06-1: How to write R codes, manage Projects, work with RStudio

Tips to make the most of the lecture notes

Interactive navigation tools
Running and writing codes

Click on the three horizontally stacked lines at the bottom left corner of the slide, then you will see table of contents, and you can jump to the section you want
Hit letter “o” on your keyboard and you will have a panel view of all the slides

The box area with a hint of blue as the background color is where you can write code (hereafter referred to as the “code area”).
Hit the “Run Code” button to execute all the code inside the code area.
You can evaluate (run) code selectively by highlighting the parts you want to run and hitting Command + Enter for Mac (Ctrl + Enter for Windows).
If you want to run the codes on your computer, you can first click on the icon with two sheets of paper stacked on top of each other (top right corner of the code chunk), which copies the code in the code area. You can then paste it onto your computer.
You can click on the reload button (top right corner of the code chunk, left to the copy button) to revert back to the original code.

Learning objectives

Learn how to organize your project: folder, codes, data files, etc
Learn how to organize R codes
Learn how to use various RStudio tips for efficient programming

Reproducibility

What is it?
How
High v.s. low quality
Why high-quality reproducible research
Check list

First of all, you may have heard of “reproducibility” and “replicability.” While they sometimes are used interchangeably, they mean different things. Here are commonly used definitions of the two terms (Cacioppo et al. 2015).
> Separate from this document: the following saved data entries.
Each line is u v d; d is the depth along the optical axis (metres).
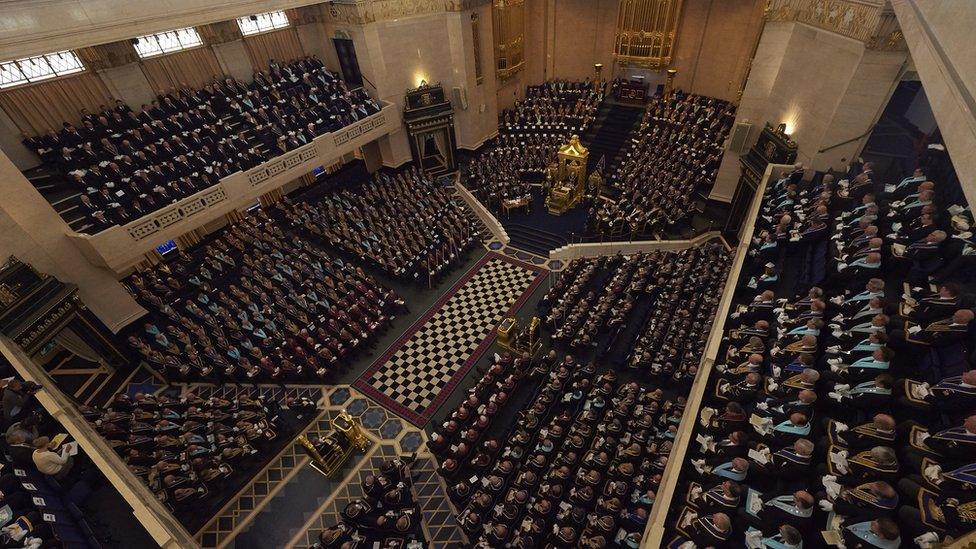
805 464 6.95
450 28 23.56
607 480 11.16
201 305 16.98
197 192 17.02
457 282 20.05
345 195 22.73
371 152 25.73
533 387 14.55
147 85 18.50
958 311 6.90
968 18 4.50
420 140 25.95
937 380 6.75
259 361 15.56
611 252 20.86
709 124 23.73
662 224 20.55
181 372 15.06
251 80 21.95
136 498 8.23
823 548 6.21
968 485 5.35
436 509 12.20
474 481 11.91
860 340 8.23
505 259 21.22
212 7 16.58
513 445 12.47
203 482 12.09
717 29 23.88
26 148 15.83
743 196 19.31
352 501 12.45
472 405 13.75
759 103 18.70
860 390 7.31
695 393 9.62
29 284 13.30
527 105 28.23
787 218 12.43
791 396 8.17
Definition: Reproducibility

A research study is reproducible if anybody (including the author of the study) can generate exactly the same results by using the same materials (e.g., data) and procedures used in the study.

Definition: Replicability

A research study is replicable if other teams reach the same conclusion by applying the same procedure to the different materials (e.g., data).

This lecture focuses only on reproducibility and do not deal with replicability.

Minimum Requirement

Every single action taken during the entire research process is documented in a way that anybody can follow to implement the same actions (no hidden actions) to produce exactly the same results.

Note that this does not necessarily mean every single action needs to be computer-programmed and automated. Even if you manually delete rows of data on Excel (highly discouraged), this does not make your research non-reproducible as long as this action is recorded and the original data (before deletion of the rows) are provided because anybody can implement this action.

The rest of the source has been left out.